そして、ここでは 3 種類の活用形(「辞書形」「て形」「た形」)が定義されています。

ちなみに、「て形」や「た形」という呼び方は、おそらく接続助詞「て」や助動詞「た」に合わせて、(音便)連用形を分けて説明している外国人向けの教材の影響だと思われます。このような分け方なら、「たら」が接続される時に「たら形」なんて呼び方も出てきそうで、ちょっと気になっちゃいますよね。「買わせたくなかったら」なんて……(笑)

さて、ここから先のコードがなかなか面白くなって、ぜひ注目してみてください。

// Simplified Japanese verb conjugation
type ConjugateSimpleJapaneseVerb<
  V extends SimpleJapaneseVerb,
  Form extends JapaneseVerbForm
> = Form extends "辞書形"
  ? `${V["stem"]}${V["ending"]}`
  : Form extends "て形"
  ? V["type"] extends "godan"
    ? V["ending"] extends "う"
      ? `${V["stem"]}って`
      : V["ending"] extends "く"
      ? `${V["stem"]}いて`
      : `${V["stem"]}${V["ending"]}`
    : V["type"] extends "ichidan"
    ? `${V["stem"]}`
    : `${V["stem"]}${V["ending"]}`
  : Form extends "た形"
  ? V["type"] extends "godan"
    ? V["ending"] extends "う"
      ? `${V["stem"]}った`
      : V["ending"] extends "く"
      ? `${V["stem"]}いた`
      : `${V["stem"]}${V["ending"]}`
    : V["type"] extends "ichidan"
    ? `${V["stem"]}`
    : `${V["stem"]}${V["ending"]}`
  : `${V["stem"]}${V["ending"]}`;

// Examples
type KauVerb = { type: "godan"; stem: "買"; ending: "う" };
type KauTeForm = ConjugateSimpleJapaneseVerb<KauVerb, "て形">; // "買って"
type KauTaForm = ConjugateSimpleJapaneseVerb<KauVerb, "た形">; // "買った"

ConjugateSimpleJapaneseVerbgeneric type alias(ジェネリック型エイリ) と言います。ここで、型パラメータ V は一つの動詞を表し、その型は SimpleJapaneseVerb に制約されています。もう一つのパラメータ Form は活用形(「辞書形」「て形」「た形」)を指定します。

その定義本体では、三項演算子(a ? b : c)のような構文を使った conditional types(条件型) が用いられています。これは、与えられた Form の種類に応じて異なる template literal types(テンプレートリテラル型) を返す、TypeScript の型システムにおける分岐処理の仕組みです。

Form extends "辞書形"
  ? ...

::::::::::

> **練習問題**:
- a) 動詞活用の型についての文章から、「そして、ここでは 3 種類の活用形(「辞書形」「て形」「た形」)が定義されています。」から「なかったら」なんて……(笑)」までを一字一句そのまま書き写してもらえますか？
- b) 動詞活用の型についての文章は最後の行で止まっています。その直後に続く部分を書き足してもらえますか？
以下のエントリは、上の動詞活用の型についての文章とは関係ありません。

::::::::::

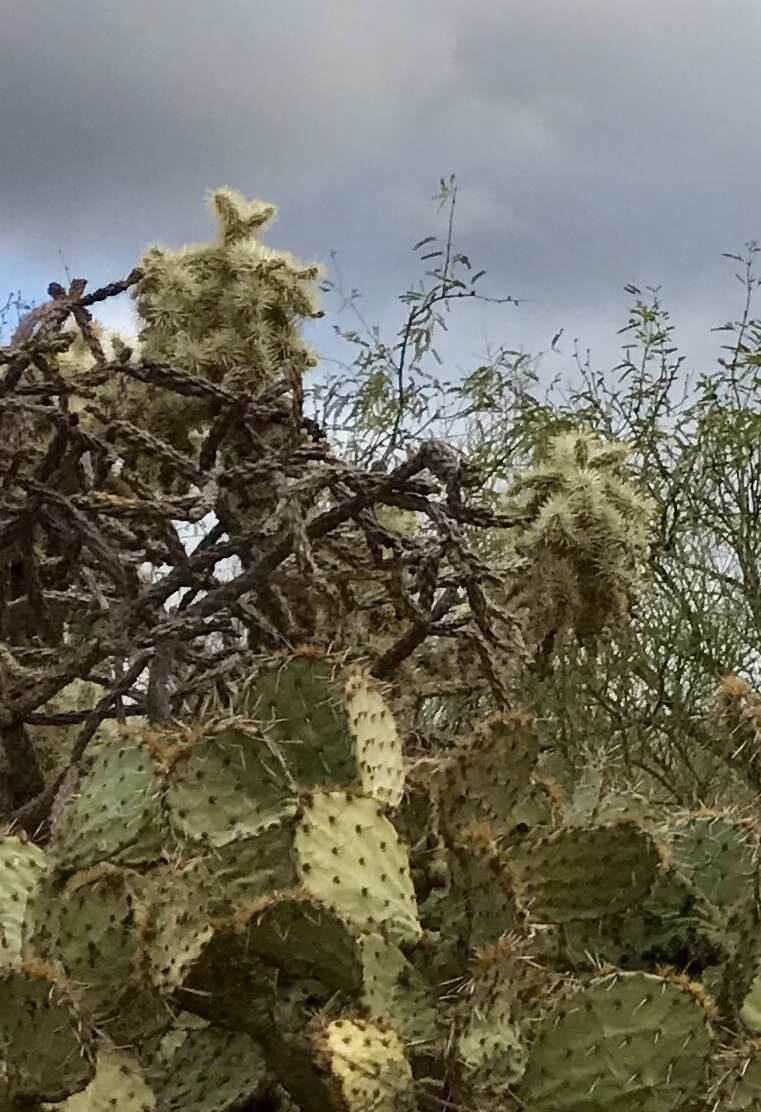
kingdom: Plantae
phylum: Tracheophyta
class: Magnoliopsida
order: Caryophyllales
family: Cactaceae
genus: Cylindropuntia
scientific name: Cylindropuntia fulgida
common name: Jumping cholla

::::::::::

> **各設問の解答**:
- a)
そして、ここでは 3 種類の活用形(「辞書形」「て形」「た形」)が定義されています。

ちなみに、「て形」や「た形」という呼び方は、おそらく接続助詞「て」や助動詞「た」に合わせて、(音便)連用形を分けて説明している外国人向けの教材の影響だと思われます。このような分け方なら、「たら」が接続される時に「たら形」なんて呼び方も出てきそうで、ちょっと気になっちゃいますよね。「買わせたくなかったら」なんて……(笑)

- b)
  : Form extends "て形"
  ? ...
  : Form extends "た形"
  ? ...
  : ...

つまり、型レベルで文字列を結合し、新しいテンプレートリテラル型を生成する仕組みです。例えば、次のように書くと:

type KauTeForm = ConjugateSimpleJapaneseVerb<KauVerb, "て形">`

得られる型は "買って"(値ではなく)となります。すなわち、型レベルで動詞の活用形そのものを表現できるのです。

"買って"であるため、KauTeForm 型の変数 kau には、"買って" という文字列を代入しなければなりません。

// const kau: KauTeForm = "買って" // ✅ OK
const kau: KauTeForm = "買うて" // ❌ Type '"買うて"' is not assignable to type '"買って"'.

日本語の初心者がうっかり "買うて" と書いてしまった場合、"買うて"は型 KauTeForm に一致しないため、型エラーが発生するのです。

なお、KauTeForm はあくまで型レベルでの操作であるため、実行時に "買って" という値が自動的に生成されるわけではありません。実際にその値を使用する場合は、別途処理が必要です。

単なるコピーすると、

type IkuVerb = { type: "godan"; stem: "行"; ending: "く" };
type IkuTeForm = ConjugateSimpleJapaneseVerb<IkuVerb, "て形">;
// const iku: IkuTeForm = "行いて" // ✅ OK
const iku: IkuTeForm = "行って"    // ❌ Type '"行って"' is not assignable to type '"行いて"'.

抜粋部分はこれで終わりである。